- CONSIGNE:
Poursuivez l'entretien sur la propriété intellectuelle et l'OAPI à partir de l'endroit où il s'arrête.
── ARTICLE
L’autre branche s’appelle la propriété littéraire et artistique communément appelés droits d’auteur. Avec le temps, il y a eu un nouveau domaine de la propriété intellectuelle qui est en gestation. Il s’agit du droit sur les savoirs traditionnels et sur le folklore. La législation à ce niveau, n’est pas encore établi, mais ce sont de nouveaux domaines qui vont connaître une expansion bientôt compte tenu de l’avènement de la mondialisation.

S. : Quel est le rôle exact de l’OAPI ?

M.H. : Le rôle de l’OAPI, c’est de protéger les droits de propriété industrielle. Il s’agit de la protection des inventions et innovations technologiques, les marques de produits et de services, les dessins et modèles industriels, les noms de commerce, les nouvelles variétés de plantes obtenues à partir des manipulations génétiques habituellement appelées OGM. L’OAPI joue également un rôle de valorisation de l’innovation. Elle aide certains innovateurs à réaliser des prototypes de produits d’invention ou d’innovation.
────
── MATÉRIEL FOURNI
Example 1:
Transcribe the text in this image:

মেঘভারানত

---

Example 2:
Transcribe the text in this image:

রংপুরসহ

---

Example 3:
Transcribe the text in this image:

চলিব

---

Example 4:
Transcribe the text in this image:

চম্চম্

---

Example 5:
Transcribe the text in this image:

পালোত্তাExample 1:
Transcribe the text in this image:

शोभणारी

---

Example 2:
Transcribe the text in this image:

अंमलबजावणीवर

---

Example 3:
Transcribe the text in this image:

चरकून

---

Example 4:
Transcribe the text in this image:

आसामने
────
- RÉSULTAT:
S. On entend souvent parler de marque et de label, y a t-il une différence entre les deux notions ?

M.H. : La marque et le label rentrent dans un cadre global que nous appelons les signes distinctifs. La propriété industrielle, c’est la fille du capitalisme. Qui parle de concurrence parle de distinction entre les produits. Et c’est à ce moment que l’on parle de marque ou de label. Le label étant conçu le plus souvent comme un signe appartenant à plusieurs personnes qui exploitent ou qui mettent un produit sur le marché, sous ce label. Le produit doit remplir des conditions de qualité certaine. La marque quant à elle, est un signe individuel, propre à un opérateur économique. Autrement dit, le label est un signe collectif. Il existe aussi des marques collectives. Tous ceux qui utilisent ce signe (label) doivent remplir certaines conditions imposées par le groupe et peut être même par les pouvoirs publics.

S. : Quelles sont les conditions pour mettre un produit sur le marché ?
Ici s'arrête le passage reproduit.